4.L’avenir des glaciers des Alpes du Sud

Les glaciers de montagne constituent l’un des plus sensibles marqueurs naturels de l’évolution du climat. Actuellement, les glaciers, quasiment tous en phase de récession dans le monde, sont même parfois décrits comme des icônes du changement climatique. L’évolution des glaciers est conditionnée par celle des conditions climatiques locales, régionales et globales. Le volume du glacier dépend de l’accumulation de neige à sa surface qui contribue à apporter de la masse, et la perte de neige et de glace, principalement par fusion, qui contribue à soustraire de la masse. Le bilan de masse annuel, représentant la somme de ces deux termes pour une année, dépend donc directement des conditions météorologiques au cours d’une année. De ces variables météorologiques annuelles enregistrées par le glacier dépendra sa dynamique, c’est-à-dire un ajustement de sa vitesse, sa longueur et son épaisseur.

Prévoir le futur des glaciers nécessite de disposer de longues séries d’observations qui permettent notamment de déterminer leur sensibilité au climat. Dans les Alpes du Sud, ces séries d’observations de long terme du bilan de masse concernent le glacier Blanc (Figure 5), situé dans les Écrins et suivi depuis 1999. Les observations montrent que, sur la période 1999-2016, le glacier Blanc présente une perte de masse cumulée de -11,53 m d’équivalent en eau, ce qui correspond à retrancher près de 13 m de glace en moyenne sur l’ensemble de sa surface (4,8 km² en 2014). Naturellement, cette perte est plus importante à basse altitude.

Figure 5. Variations d’épaisseur (dégradé de couleurs) et de surface (contours rouge et noir) du glacier Blanc entre 2002 et 2014 (source : Parc national des Écrins, Irstea-ETNA)

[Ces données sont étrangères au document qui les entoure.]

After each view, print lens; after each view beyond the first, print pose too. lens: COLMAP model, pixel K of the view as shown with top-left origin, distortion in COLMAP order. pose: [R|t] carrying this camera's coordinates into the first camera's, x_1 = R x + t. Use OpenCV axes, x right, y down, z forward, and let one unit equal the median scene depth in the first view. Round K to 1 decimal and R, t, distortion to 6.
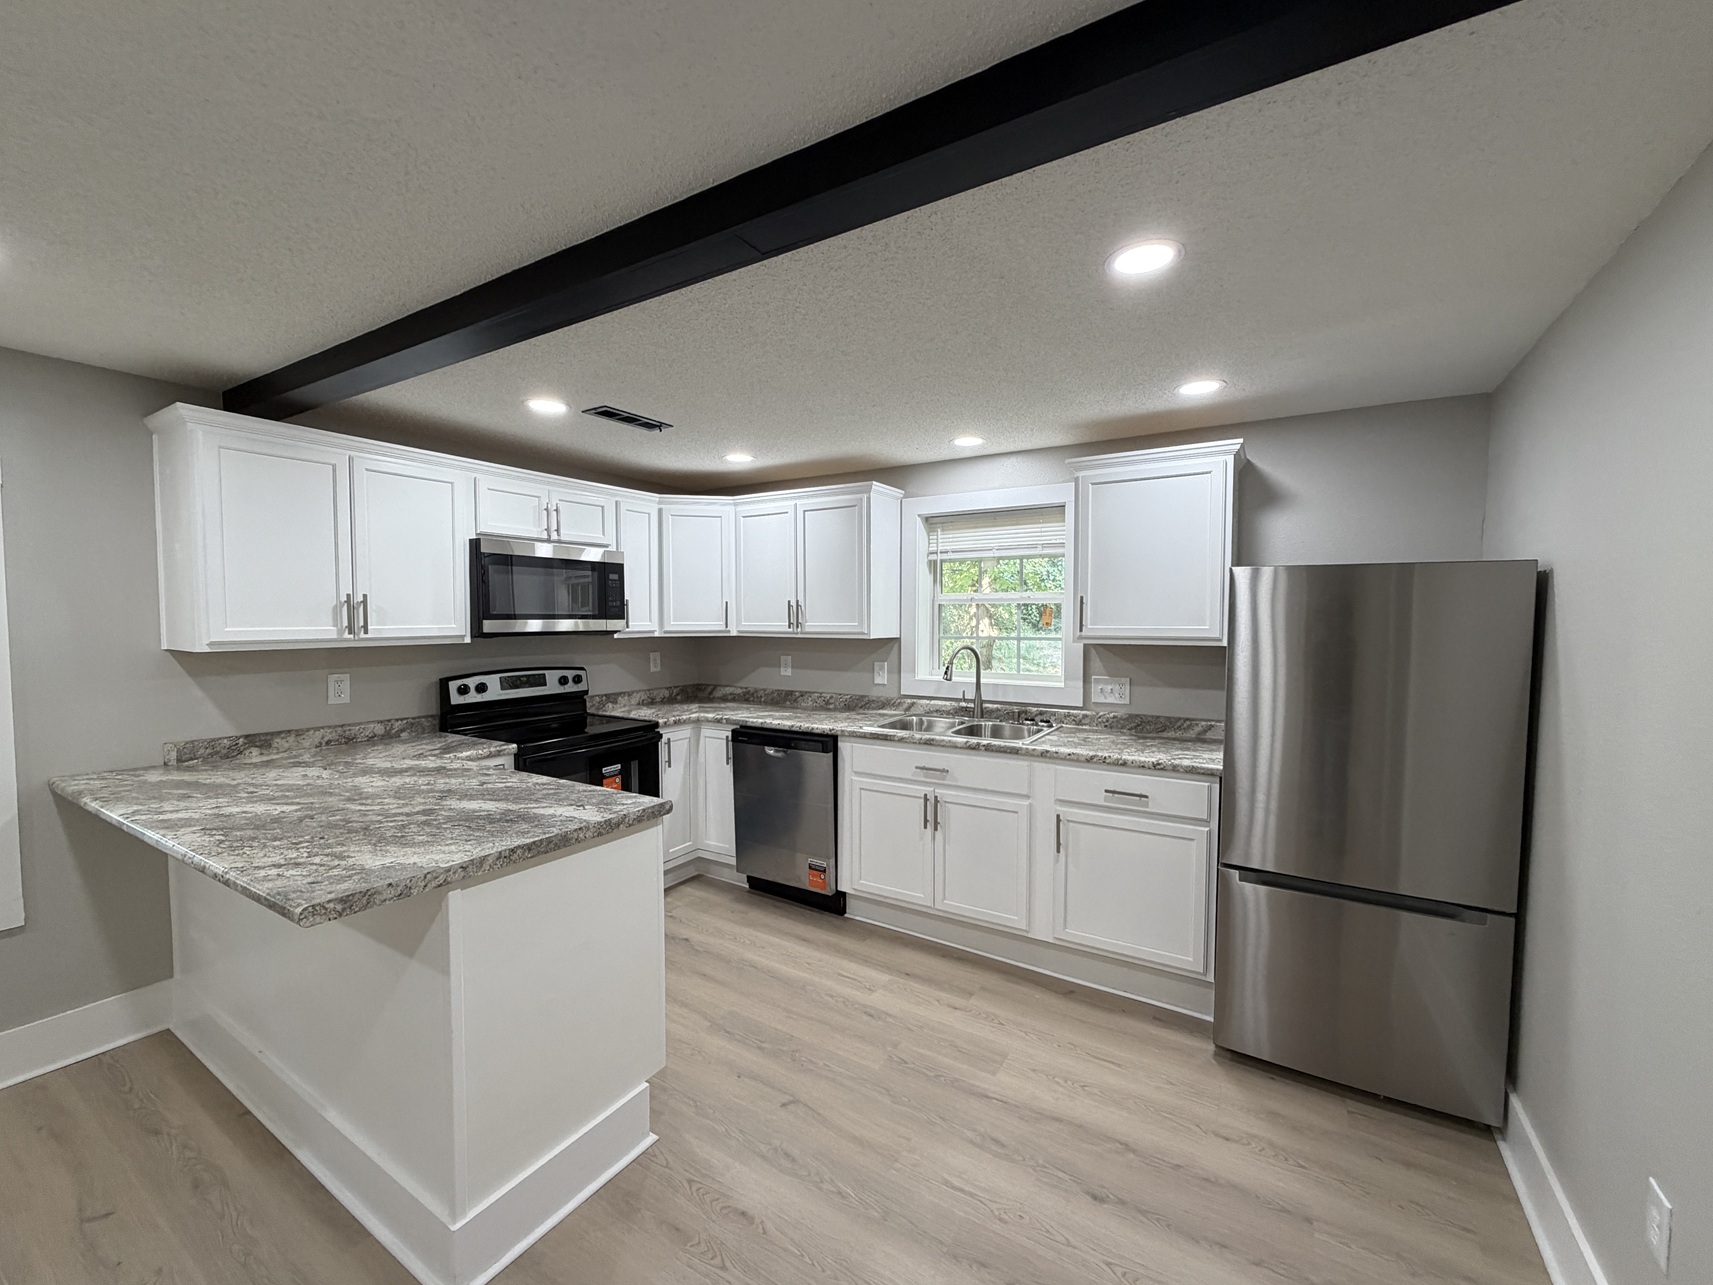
lens RADIAL K [[686.5, 0, 867.3], [0, 686.5, 648.2], [0, 0, 1]] dist [-0.002424, 0.001618]
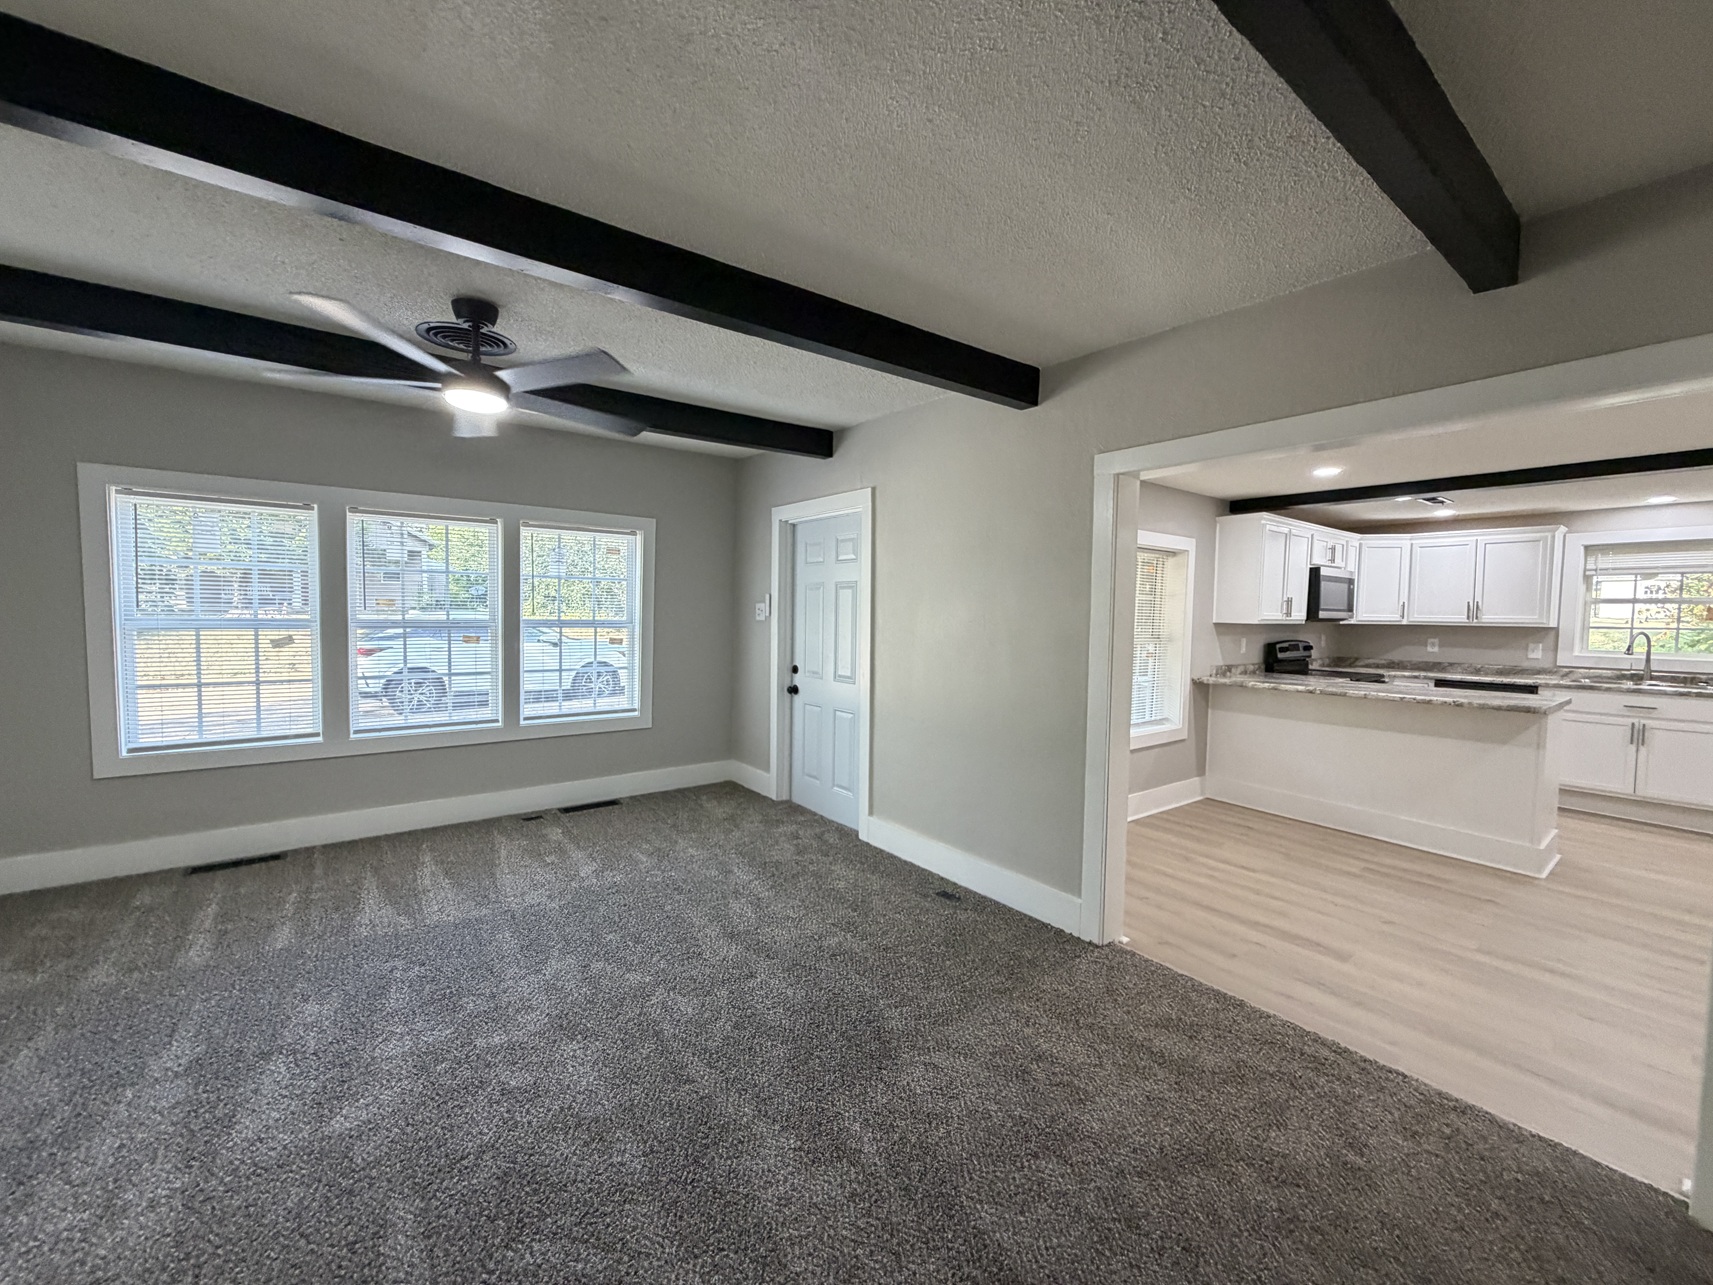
lens RADIAL K [[686.5, 0, 854.0], [0, 686.5, 647.4], [0, 0, 1]] dist [-0.002424, 0.001618]
pose [[0.937744, 0.031867, -0.345863, -1.158439], [-0.031101, 0.999486, 0.007767, 0.085355], [0.345933, 0.003474, 0.938253, -1.236461]]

« Bilan de masse des glaciers : sur 40 ans de mesures,

9 des 10 années les plus déficitaires se situent après 2003 »

Plus généralement, dans les Alpes françaises, les mesures de bilan de masse (Figure 6) couvrant plusieurs décennies montrent des bilans particulièrement négatifs depuis l’année 2003 : sur les 40 ans de mesures (voire davantage) réalisées, 9 des 10 années les plus déficitaires se situent après 2003. Ce constat, généralisé à l’échelle des Alpes européennes, est principalement lié à une augmentation de la période de fonte estivale, avec une intensification de la fonte au cœur de l’été.

Figure 6. Bilans de masse cumulés des glaciers des Alpes françaises faisant l’objet d’un suivi de terrain (sources : GLACIOCLIM-IGE, Parc national des Écrins, Irstea-ETNA)

Les glaciers alpins n’ayant actuellement pas de zones d’accumulation au-delà de 3500 m d’altitude seront amenés à disparaitre d’ici la fin du XXIème siècle. Dans le massif des Écrins, sur les 256 glaciers ou fragments de glaciers (fragmentation favorisée par le retrait glaciaire contemporain), seuls 25 d’entre eux ont une altitude dépassant ce seuil altitudinal. Il est donc hautement probable que seuls ces derniers seront encore présents à la fin du siècle. Durant la période d’extension maximale du Petit Âge glaciaire (vers 1850), la superficie des glaciers dans les Écrins atteignait 170 km². En 2015, date du dernier inventaire réalisé à partir d’images prises par le satellite européen Sentinel-2, la superficie des glaciers des Écrins couvrait 59 km². La perte de surface des glaciers dans le massif des Écrins, comme dans tous les massifs alpins, tend à s’accélérer depuis les années 2000. Elle a quasiment triplé entre 1980-2000 et 2000-2015.